Since Arnold, Calloway, Layton and Duffy did not respond to the reporter’s messages seeking comment, one can only speculate about the reasons for their decision to attend in absentia.

In this contentious age and in the contentious city of Norwich, some Selectboard members are certainly loath to put up with excessive public criticism when attending meetings in person. But that is par for the course for elected officials, especially those who serve at the local level; there are meeting rules in place to keep such interactions within acceptable limits.

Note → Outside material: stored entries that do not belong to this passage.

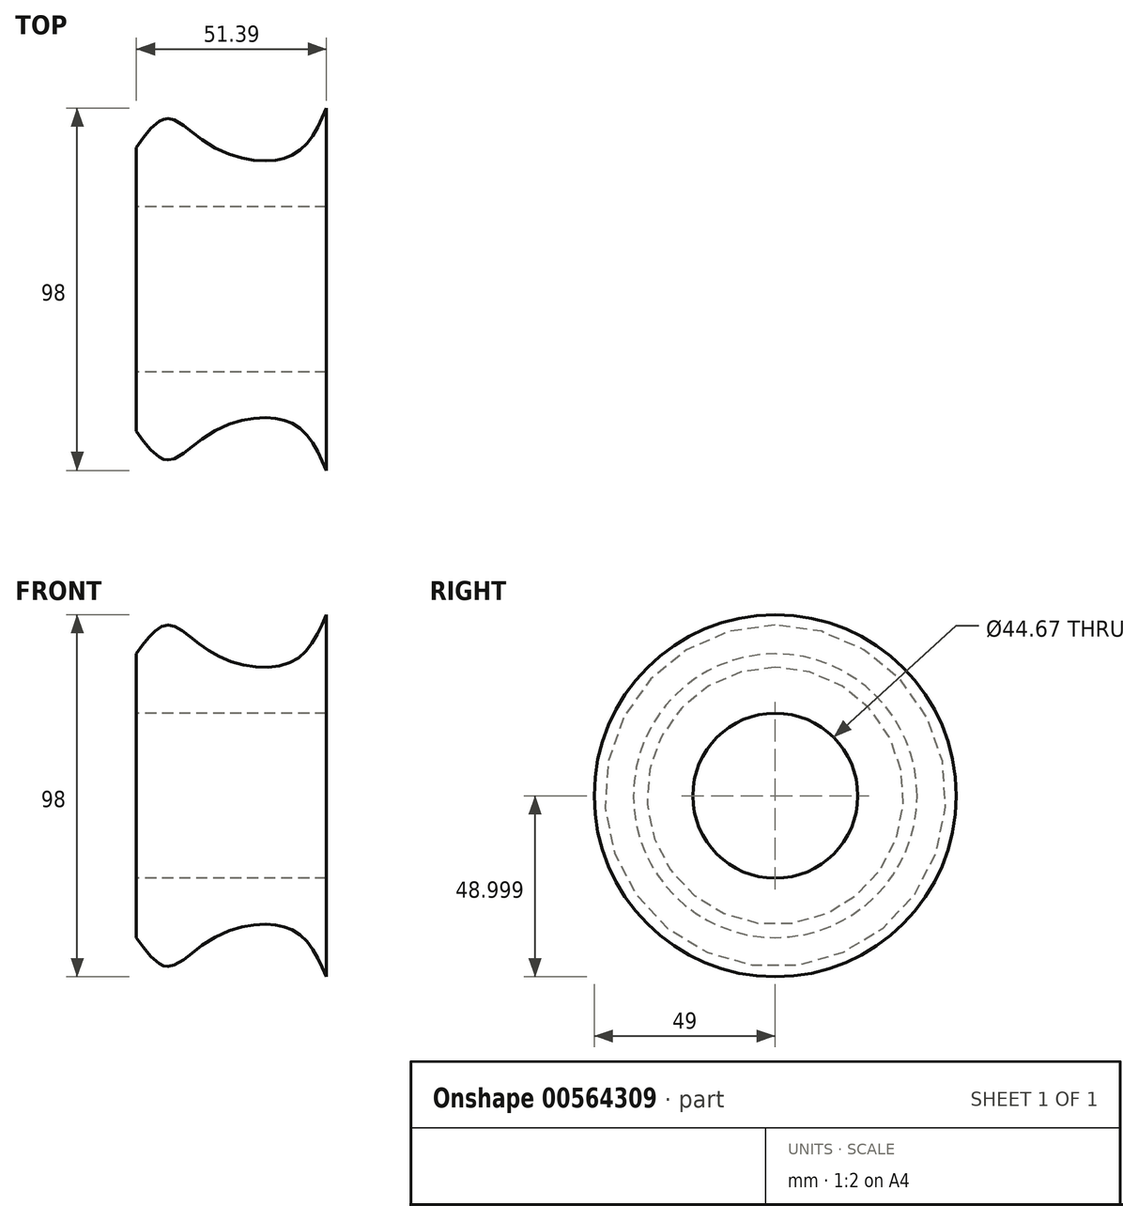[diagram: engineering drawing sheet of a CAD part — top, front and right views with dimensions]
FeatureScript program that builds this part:
annotation { "Feature Type Name" : "Feature", "Feature Type Description" : "" }
export const myFeature = defineFeature(function(context is Context, id is Id, definition is map)
    precondition{}
    {
        {
            var Q0;
            Q0=qCreatedBy(makeId("Front.planeOp"),FACE);
            var sketch = newSketch(context, id + "F0", { "sketchPlane" : qUnion([Q0])});
            skLineSegment(sketch, "E0", {"start": v(-76.54, 21.25) * mm, "end": v(62.88, 21.25) * mm});
            skLineSegment(sketch, "E1", {"start": v(-37.79, 59.63) * mm, "end": v(-37.79, 43.58) * mm});
            skLineSegment(sketch, "E2", {"start": v(-37.79, 43.58) * mm, "end": v(13.6, 43.58) * mm});
            skLineSegment(sketch, "E3", {"start": v(13.6, 43.58) * mm, "end": v(13.6, 70.25) * mm});
            skFitSpline(sketch, "E4", {"points": [v(-37.79, 59.63) * mm, v(-29.33, 67.43) * mm, v(-16.76, 59.63) * mm, v(4.28, 57.46) * mm, v(13.6, 70.25) * mm], "startDerivative": vector(38.2, 54.11) * mm, "endDerivative": vector(26.93, 62.4) * mm});
            skSolve(sketch);
        }
        {
            var Q0;
            Q0=makeQuery(id+"F0.imprint","IMPRINT",FACE,{"disambiguationData":[TD([[makeQuery(id+"F0.imprint","IMPRINT",EDGE,{"derivedFrom":sQuery(id+"F0.wireOp",EDGE,"E1")}),1.0]])]});
            var Q1;
            Q1=sQuery(id+"F0.wireOp",EDGE,"E0");
            revolve(context, id + "F1", {"entities" : qUnion([Q0]), "axis" : qUnion([Q1]), "revolveType" : RevolveType.FULL});
        }
    });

An alternative explanation is that the missing board members simply cannot bear to be in the same room with their two colleagues – for personal, managerial or political reasons. If there are such serious differences of opinion, it would be difficult to mitigate them without actually meeting.

Resident Chris Katucki deserves the last word here. “It’s really valuable when the board members meet in the same room with the city manager,” he wrote in an email. “That only happens twice a month. I don’t understand why they don’t do that and wish someone would explain it to me.”